▶ Instructions to follow
Using the records that appear below, write out exactly the lines from the one with "X0081738Y0185121D01*" through the one with "X0078820Y0184592D01*", keeping both end lines.

-----

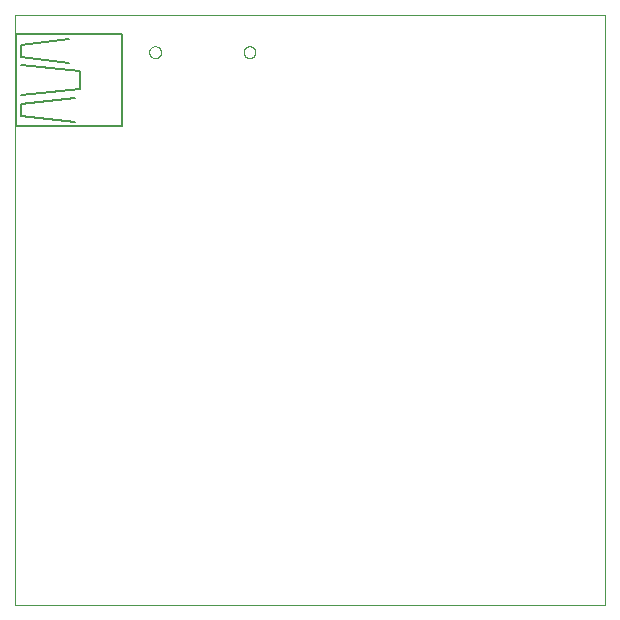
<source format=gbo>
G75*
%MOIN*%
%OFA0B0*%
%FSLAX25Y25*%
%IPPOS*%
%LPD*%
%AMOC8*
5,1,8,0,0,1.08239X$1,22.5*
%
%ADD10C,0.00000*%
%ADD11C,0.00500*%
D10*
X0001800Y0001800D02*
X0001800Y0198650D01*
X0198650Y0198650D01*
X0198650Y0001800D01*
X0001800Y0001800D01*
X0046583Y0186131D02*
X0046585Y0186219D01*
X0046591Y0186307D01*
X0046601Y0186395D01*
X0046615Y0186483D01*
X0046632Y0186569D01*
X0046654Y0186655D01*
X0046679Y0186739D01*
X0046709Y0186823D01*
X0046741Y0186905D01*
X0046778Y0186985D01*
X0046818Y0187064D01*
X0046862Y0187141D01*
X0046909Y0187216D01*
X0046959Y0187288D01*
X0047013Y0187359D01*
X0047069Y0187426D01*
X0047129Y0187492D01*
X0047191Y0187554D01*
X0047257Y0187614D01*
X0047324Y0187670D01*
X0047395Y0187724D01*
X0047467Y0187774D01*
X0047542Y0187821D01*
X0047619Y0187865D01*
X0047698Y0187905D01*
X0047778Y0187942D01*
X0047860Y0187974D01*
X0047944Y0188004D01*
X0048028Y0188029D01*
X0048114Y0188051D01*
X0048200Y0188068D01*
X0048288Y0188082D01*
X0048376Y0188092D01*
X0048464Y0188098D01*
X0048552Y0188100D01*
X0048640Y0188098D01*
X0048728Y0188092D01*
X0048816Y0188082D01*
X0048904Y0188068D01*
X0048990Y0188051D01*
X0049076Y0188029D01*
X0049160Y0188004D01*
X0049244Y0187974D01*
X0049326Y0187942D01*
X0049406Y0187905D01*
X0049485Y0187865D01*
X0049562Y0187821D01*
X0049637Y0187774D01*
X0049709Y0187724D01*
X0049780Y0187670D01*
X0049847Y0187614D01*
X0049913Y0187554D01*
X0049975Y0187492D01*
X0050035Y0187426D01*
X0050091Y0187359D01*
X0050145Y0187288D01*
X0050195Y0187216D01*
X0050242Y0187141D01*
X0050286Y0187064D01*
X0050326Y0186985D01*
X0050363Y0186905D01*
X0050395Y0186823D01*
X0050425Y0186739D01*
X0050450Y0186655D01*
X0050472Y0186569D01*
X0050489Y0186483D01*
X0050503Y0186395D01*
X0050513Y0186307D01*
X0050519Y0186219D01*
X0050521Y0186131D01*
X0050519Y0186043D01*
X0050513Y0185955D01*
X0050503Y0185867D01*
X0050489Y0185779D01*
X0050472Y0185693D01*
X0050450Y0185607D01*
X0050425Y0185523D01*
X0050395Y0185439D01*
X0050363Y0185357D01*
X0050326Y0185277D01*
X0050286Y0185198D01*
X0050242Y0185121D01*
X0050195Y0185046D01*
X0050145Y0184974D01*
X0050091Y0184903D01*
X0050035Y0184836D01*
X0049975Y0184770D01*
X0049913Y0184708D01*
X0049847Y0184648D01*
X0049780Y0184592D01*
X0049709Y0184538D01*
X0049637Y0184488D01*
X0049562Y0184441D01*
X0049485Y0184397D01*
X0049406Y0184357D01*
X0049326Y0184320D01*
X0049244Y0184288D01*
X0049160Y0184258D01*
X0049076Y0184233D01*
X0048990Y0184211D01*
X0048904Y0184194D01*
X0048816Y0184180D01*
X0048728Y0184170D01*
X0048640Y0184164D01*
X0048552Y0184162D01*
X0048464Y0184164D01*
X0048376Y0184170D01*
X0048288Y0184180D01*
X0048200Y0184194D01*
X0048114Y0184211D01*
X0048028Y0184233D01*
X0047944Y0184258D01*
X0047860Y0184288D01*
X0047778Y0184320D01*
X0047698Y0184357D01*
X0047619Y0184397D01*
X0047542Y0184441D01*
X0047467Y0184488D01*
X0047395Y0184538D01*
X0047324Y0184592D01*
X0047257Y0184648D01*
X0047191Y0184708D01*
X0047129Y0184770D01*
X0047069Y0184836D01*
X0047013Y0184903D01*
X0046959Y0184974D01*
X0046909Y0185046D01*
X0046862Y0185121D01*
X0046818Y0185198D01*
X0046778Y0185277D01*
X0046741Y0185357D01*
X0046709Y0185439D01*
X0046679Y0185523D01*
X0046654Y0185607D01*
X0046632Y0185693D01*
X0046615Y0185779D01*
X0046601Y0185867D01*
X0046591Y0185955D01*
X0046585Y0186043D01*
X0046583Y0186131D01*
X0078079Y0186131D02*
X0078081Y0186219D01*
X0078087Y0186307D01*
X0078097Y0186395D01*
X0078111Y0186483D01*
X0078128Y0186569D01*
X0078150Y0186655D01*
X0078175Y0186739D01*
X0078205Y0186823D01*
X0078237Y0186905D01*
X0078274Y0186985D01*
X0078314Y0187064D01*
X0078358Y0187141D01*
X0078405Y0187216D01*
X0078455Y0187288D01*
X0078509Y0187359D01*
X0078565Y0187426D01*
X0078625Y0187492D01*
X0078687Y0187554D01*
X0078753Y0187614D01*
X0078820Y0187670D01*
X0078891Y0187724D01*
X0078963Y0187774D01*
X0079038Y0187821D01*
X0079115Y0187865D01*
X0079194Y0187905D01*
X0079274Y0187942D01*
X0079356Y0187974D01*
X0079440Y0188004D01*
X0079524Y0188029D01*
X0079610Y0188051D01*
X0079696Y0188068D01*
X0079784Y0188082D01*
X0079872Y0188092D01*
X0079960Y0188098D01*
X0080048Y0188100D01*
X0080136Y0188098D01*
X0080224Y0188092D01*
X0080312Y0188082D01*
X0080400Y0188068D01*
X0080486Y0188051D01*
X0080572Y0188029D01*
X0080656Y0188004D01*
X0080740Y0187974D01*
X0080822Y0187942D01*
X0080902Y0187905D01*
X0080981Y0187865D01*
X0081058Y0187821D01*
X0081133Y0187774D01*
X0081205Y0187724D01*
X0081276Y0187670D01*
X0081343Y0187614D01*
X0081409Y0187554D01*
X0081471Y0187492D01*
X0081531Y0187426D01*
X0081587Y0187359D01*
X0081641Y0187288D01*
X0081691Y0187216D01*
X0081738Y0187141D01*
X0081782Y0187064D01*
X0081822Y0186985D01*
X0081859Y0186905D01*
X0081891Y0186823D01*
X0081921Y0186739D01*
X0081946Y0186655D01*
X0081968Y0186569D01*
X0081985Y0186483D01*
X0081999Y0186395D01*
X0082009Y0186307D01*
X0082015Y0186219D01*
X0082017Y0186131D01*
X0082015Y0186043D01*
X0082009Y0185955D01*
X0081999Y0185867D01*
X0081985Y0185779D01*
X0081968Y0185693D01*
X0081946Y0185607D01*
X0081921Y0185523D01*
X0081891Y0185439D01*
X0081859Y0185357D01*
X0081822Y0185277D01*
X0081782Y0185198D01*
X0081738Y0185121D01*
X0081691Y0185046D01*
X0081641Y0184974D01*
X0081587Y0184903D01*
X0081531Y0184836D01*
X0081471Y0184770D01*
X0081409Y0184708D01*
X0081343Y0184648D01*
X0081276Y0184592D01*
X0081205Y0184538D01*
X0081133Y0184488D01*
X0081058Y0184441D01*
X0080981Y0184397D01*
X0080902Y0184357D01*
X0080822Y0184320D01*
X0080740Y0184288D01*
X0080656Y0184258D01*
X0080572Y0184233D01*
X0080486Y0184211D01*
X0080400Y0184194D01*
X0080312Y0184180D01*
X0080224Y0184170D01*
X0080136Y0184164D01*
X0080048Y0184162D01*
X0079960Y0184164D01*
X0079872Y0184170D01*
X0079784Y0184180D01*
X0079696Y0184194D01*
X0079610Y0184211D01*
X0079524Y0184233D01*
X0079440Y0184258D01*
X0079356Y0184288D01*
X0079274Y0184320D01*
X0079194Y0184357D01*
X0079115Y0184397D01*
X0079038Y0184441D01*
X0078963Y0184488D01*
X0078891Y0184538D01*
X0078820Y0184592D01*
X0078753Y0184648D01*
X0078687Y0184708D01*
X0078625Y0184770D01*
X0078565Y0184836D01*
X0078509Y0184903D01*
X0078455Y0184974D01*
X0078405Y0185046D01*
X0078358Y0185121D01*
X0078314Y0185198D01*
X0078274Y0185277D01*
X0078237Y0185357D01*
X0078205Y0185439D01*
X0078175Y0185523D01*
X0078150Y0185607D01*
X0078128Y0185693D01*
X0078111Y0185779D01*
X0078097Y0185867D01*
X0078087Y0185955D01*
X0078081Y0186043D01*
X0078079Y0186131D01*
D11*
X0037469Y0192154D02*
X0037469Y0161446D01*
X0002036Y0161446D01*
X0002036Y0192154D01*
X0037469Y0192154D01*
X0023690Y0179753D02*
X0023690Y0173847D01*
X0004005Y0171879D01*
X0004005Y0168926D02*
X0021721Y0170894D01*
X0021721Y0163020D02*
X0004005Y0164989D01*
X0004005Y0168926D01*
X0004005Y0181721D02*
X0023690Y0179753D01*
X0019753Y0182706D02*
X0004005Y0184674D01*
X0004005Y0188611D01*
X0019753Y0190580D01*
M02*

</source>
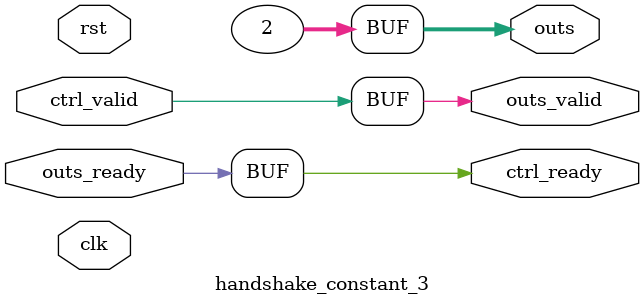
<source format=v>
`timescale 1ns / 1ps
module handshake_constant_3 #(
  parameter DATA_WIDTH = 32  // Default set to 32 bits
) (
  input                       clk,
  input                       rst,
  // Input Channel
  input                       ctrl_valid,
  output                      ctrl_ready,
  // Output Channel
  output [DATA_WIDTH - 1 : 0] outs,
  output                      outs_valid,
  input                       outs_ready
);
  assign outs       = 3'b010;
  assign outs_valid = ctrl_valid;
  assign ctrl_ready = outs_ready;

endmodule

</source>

-----

▶ Output of the task
X0081738Y0185121D01*
X0081691Y0185046D01*
X0081641Y0184974D01*
X0081587Y0184903D01*
X0081531Y0184836D01*
X0081471Y0184770D01*
X0081409Y0184708D01*
X0081343Y0184648D01*
X0081276Y0184592D01*
X0081205Y0184538D01*
X0081133Y0184488D01*
X0081058Y0184441D01*
X0080981Y0184397D01*
X0080902Y0184357D01*
X0080822Y0184320D01*
X0080740Y0184288D01*
X0080656Y0184258D01*
X0080572Y0184233D01*
X0080486Y0184211D01*
X0080400Y0184194D01*
X0080312Y0184180D01*
X0080224Y0184170D01*
X0080136Y0184164D01*
X0080048Y0184162D01*
X0079960Y0184164D01*
X0079872Y0184170D01*
X0079784Y0184180D01*
X0079696Y0184194D01*
X0079610Y0184211D01*
X0079524Y0184233D01*
X0079440Y0184258D01*
X0079356Y0184288D01*
X0079274Y0184320D01*
X0079194Y0184357D01*
X0079115Y0184397D01*
X0079038Y0184441D01*
X0078963Y0184488D01*
X0078891Y0184538D01*
X0078820Y0184592D01*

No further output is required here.